Quand la Fondation aide, la mission universitaire va de l’avant !

138
Josette-Renée Landry, Chef de la direction à l’ISM, Meaghan Brown (Université de Trent-Bourse CFN), Maxime Boisvenu-Fortin (Université d’Ottawa-Bourse Urgence), Marc Villeneuve, PDG de la Fondation.

On est bien au courant que la Fondation de l’Hôpital Montfort est au cœur de nos grandes réalisations.  Que ça soit pour l’achat d’équipements spécialisés, le programme des Projets des employés ou pour la campagne majeure de collecte de fonds pour le Carrefour santé d’Orléans.
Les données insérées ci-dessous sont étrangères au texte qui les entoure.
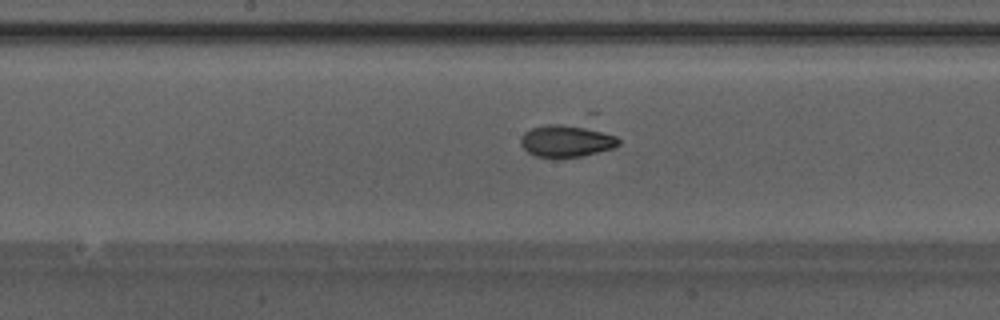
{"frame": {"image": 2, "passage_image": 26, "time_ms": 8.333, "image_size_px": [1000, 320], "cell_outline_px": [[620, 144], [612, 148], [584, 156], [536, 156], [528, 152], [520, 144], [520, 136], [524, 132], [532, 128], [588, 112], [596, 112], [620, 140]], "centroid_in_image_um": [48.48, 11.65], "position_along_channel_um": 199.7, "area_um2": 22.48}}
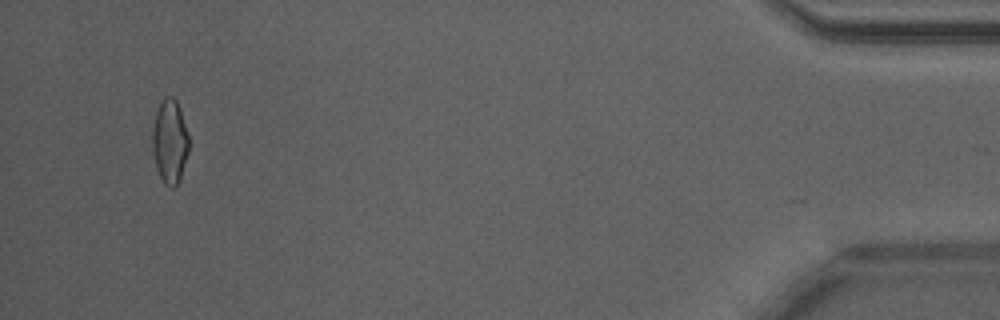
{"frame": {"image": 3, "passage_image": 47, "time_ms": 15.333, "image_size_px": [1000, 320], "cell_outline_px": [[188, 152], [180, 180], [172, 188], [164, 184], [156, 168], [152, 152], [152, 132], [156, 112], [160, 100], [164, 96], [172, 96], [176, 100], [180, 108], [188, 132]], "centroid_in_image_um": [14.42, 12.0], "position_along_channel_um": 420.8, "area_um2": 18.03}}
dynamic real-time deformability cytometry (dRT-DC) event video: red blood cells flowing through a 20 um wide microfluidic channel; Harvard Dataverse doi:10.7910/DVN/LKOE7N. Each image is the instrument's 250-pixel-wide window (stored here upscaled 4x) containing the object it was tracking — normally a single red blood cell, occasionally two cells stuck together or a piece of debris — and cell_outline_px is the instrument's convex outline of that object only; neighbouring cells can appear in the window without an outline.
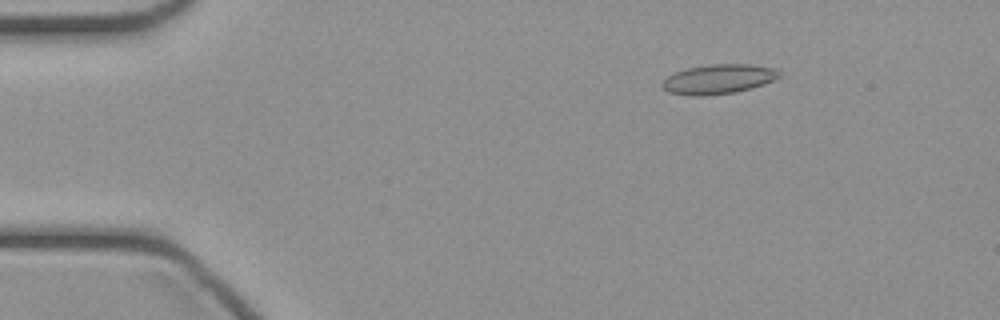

Les généreux donateurs et la Fondation permettent de financer des innovations ou des besoins lorsque le soutien gouvernemental n’est pas suffisant. 

Mais saviez-vous que la Fondation appuie activement la mission universitaire?

Par l’entremise de bourses d’études, la Fondation appuie depuis de nombreuses années l’hôpital à attirer la relève des professionnels en santé francophones à venir se former à Montfort particulièrement au niveau des étudiants en soins infirmiers.  Les étudiants qui bénéficient du soutien de la Fondation sont issus de notre région, mais ils peuvent également venir du Nord ontarien ou de la grande région de Toronto où des gens bilingues veulent venir apprendre avec nous. 

Depuis 2013, la Fondation a octroyé tout près de 100 000 dollars en Bourses cliniques d’excellence Montfort pour soutenir la formation d’étudiants infirmiers et aider aux efforts de recrutement. 

Mais à l’occasion, on décroche des demandes de stages pour des pochettes francophones d’un peu plus loin.  C’est le cas depuis 2020 où nous attirons des stagiaires infirmières d’un bassin franco-albertain à Edmonton et franco-manitobain à Saint-Boniface.  Avec l’aide de la Fondation et du CNFS de l’Université d’Ottawa, nous sommes maintenant des partenaires.  Depuis, la Fondation a facilité la venue de trois étudiantes infirmières en leur permettant de se déplacer et de se loger grâce à une bourse hors province de 2 500 dollars pour chaque stagiaire.  

Même la pandémie n’a pas empêché la formation de stagiaire de ces programmes d’enseignement. Durant la pandémie, une stagiaire d’Edmonton s’est vu étudier en ligne à Ottawa dû aux restrictions sur la mobilité.  Tôt dans le semestre, elle nécessitait un stage à Montfort, puis un second stage suivi d’une embauche. 

On comprend vite que les initiatives de la Fondation ont un impact direct sur la réalisation de la mission universitaire lorsque l’on comptabilise que ces initiatives ont permis environ 1 500 journées d’enseignement sans compter les nombreuses embauches.

La Fondation permet des expériences riches du point de vue professionnel, mais aussi au niveau personnel, linguistique et culturel, sans parler des moments marquants dans la vie d’un professionnel de la santé.